PROVIDED ENTRIES below:

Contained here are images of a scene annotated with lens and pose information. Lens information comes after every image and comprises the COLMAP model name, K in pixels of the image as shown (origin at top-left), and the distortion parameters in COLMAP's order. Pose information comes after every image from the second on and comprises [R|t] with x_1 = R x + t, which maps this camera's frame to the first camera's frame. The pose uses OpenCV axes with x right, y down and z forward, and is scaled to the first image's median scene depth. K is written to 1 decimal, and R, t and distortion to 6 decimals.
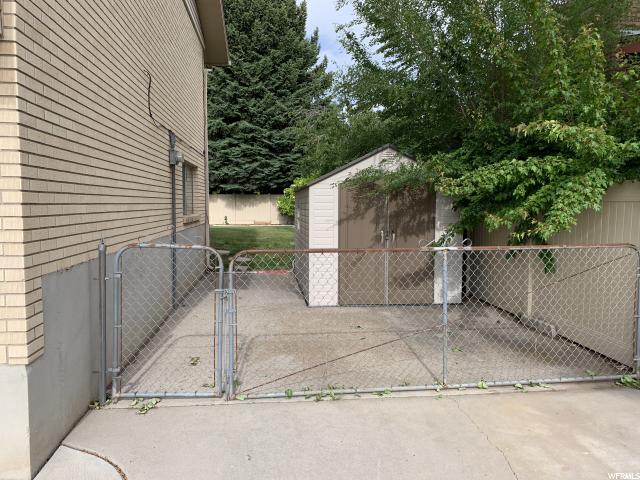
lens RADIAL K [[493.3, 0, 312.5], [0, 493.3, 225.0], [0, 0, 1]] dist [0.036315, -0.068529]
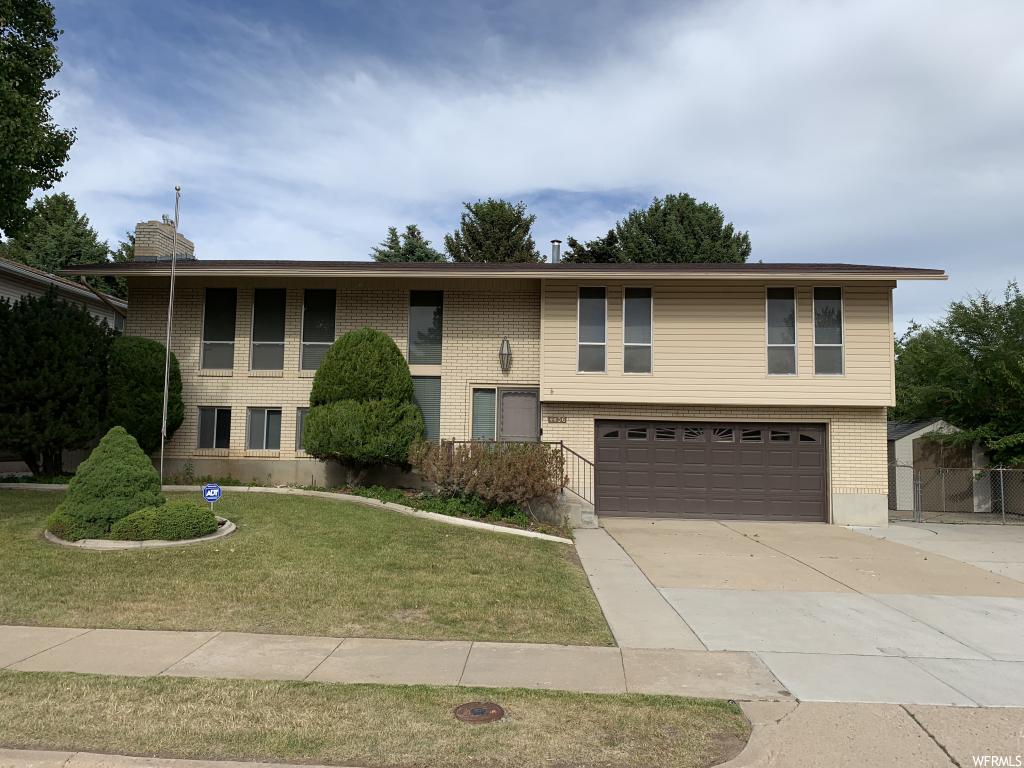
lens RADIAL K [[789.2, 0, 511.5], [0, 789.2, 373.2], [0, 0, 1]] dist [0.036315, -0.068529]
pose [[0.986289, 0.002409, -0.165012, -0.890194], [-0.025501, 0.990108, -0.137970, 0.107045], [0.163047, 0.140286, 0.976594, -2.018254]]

End of PROVIDED ENTRIES.
PROVIDED ENTRIES below:

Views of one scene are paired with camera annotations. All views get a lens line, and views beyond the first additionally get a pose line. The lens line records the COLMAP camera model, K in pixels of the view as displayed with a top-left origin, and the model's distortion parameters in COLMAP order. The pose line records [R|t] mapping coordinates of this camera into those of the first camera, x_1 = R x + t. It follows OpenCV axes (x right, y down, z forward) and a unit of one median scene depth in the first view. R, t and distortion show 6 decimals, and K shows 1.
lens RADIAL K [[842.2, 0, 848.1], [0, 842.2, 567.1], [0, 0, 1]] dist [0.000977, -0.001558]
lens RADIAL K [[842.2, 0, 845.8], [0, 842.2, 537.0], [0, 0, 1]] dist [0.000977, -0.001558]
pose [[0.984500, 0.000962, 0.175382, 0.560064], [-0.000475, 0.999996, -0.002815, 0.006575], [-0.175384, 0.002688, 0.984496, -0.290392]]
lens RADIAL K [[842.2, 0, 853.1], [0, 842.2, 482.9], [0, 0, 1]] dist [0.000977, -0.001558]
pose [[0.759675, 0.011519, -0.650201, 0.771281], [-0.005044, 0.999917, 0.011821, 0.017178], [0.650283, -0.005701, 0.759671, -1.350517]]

End of PROVIDED ENTRIES.

EXERCISE BRIEF: Pull out every line of the rows above that contains the word "COLMAP", and note that case counts when matching it.

SOLUTION TO THIS TASK:
Contained here are images of a scene annotated with lens and pose information. Lens information comes after every image and comprises the COLMAP model name, K in pixels of the image as shown (origin at top-left), and the distortion parameters in COLMAP's order. Pose information comes after every image from the second on and comprises [R|t] with x_1 = R x + t, which maps this camera's frame to the first camera's frame. The pose uses OpenCV axes with x right, y down and z forward, and is scaled to the first image's median scene depth. K is written to 1 decimal, and R, t and distortion to 6 decimals.
Views of one scene are paired with camera annotations. All views get a lens line, and views beyond the first additionally get a pose line. The lens line records the COLMAP camera model, K in pixels of the view as displayed with a top-left origin, and the model's distortion parameters in COLMAP order. The pose line records [R|t] mapping coordinates of this camera into those of the first camera, x_1 = R x + t. It follows OpenCV axes (x right, y down, z forward) and a unit of one median scene depth in the first view. R, t and distortion show 6 decimals, and K shows 1.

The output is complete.